#### Required work:
Transcribe the entries exactly; images are not part of the copy.

[Dataset entries]
[Start of section]

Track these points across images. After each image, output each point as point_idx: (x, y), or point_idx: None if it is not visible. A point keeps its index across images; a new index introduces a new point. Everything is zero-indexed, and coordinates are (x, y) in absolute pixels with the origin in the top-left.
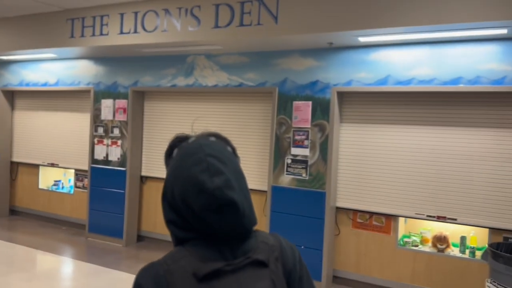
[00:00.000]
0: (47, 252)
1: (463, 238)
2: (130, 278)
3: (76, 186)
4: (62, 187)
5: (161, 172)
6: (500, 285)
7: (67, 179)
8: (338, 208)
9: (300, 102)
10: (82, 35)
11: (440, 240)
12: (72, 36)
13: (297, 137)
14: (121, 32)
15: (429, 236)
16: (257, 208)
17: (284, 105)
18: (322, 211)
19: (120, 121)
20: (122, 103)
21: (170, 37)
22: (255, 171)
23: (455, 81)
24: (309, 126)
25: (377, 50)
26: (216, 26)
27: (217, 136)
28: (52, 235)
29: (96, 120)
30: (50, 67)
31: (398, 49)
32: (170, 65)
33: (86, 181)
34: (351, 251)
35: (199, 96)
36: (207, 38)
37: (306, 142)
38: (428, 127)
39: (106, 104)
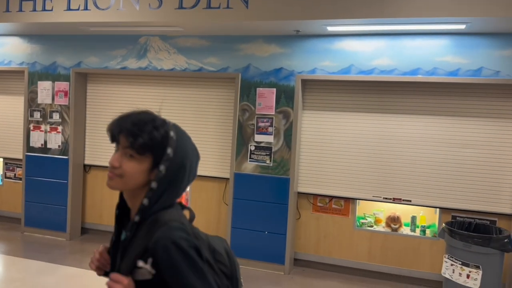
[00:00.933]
0: None
1: (413, 218)
2: (83, 273)
3: (5, 177)
4: None
5: (106, 160)
6: (457, 259)
7: None
8: (299, 193)
9: (264, 89)
10: (20, 10)
11: (394, 220)
12: (7, 10)
13: (260, 124)
14: (69, 8)
15: (382, 216)
16: (217, 196)
17: (247, 92)
18: (286, 196)
19: (60, 105)
20: (63, 85)
21: (127, 16)
22: (215, 159)
23: (414, 71)
24: (273, 113)
25: (341, 40)
26: (181, 7)
27: None
28: None
29: (31, 104)
30: None
31: (362, 40)
32: (119, 46)
33: (19, 171)
34: (311, 234)
35: (154, 80)
36: (169, 19)
37: (270, 129)
38: (387, 115)
39: (44, 86)
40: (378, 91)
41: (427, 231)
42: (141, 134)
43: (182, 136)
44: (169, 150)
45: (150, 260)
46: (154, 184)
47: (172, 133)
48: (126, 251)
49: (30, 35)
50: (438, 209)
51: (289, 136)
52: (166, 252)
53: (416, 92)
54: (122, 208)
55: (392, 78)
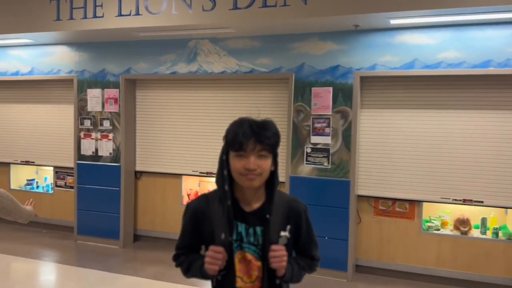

[End of section]

#### Reply to the task:
Track these points across images. After each image, output each point as point_idx: (x, y), or point_idx: None if it is not visible. A point keeps its index across images; a new index introduces a new point. Everything is zero-indexed, and coordinates are (x, y) in absolute pixels with the origin in the top-left.
[00:00.000]
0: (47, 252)
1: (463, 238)
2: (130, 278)
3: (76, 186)
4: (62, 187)
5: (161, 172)
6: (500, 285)
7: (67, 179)
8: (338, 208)
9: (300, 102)
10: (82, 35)
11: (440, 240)
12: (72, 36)
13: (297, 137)
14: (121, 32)
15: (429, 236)
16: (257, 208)
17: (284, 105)
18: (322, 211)
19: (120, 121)
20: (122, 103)
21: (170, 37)
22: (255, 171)
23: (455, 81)
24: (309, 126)
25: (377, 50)
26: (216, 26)
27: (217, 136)
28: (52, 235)
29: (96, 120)
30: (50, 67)
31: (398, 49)
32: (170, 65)
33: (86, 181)
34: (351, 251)
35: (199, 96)
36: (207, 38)
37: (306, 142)
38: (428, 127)
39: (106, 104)
[00:00.933]
0: None
1: (413, 218)
2: (83, 273)
3: (5, 177)
4: None
5: (106, 160)
6: (457, 259)
7: None
8: (299, 193)
9: (264, 89)
10: (20, 10)
11: (394, 220)
12: (7, 10)
13: (260, 124)
14: (69, 8)
15: (382, 216)
16: (217, 196)
17: (247, 92)
18: (286, 196)
19: (60, 105)
20: (63, 85)
21: (127, 16)
22: (215, 159)
23: (414, 71)
24: (273, 113)
25: (341, 40)
26: (181, 7)
27: None
28: None
29: (31, 104)
30: None
31: (362, 40)
32: (119, 46)
33: (19, 171)
34: (311, 234)
35: (154, 80)
36: (169, 19)
37: (270, 129)
38: (387, 115)
39: (44, 86)
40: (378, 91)
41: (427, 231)
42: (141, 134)
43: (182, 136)
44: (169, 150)
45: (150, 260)
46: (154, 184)
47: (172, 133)
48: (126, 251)
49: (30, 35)
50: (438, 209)
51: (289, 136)
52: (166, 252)
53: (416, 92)
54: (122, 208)
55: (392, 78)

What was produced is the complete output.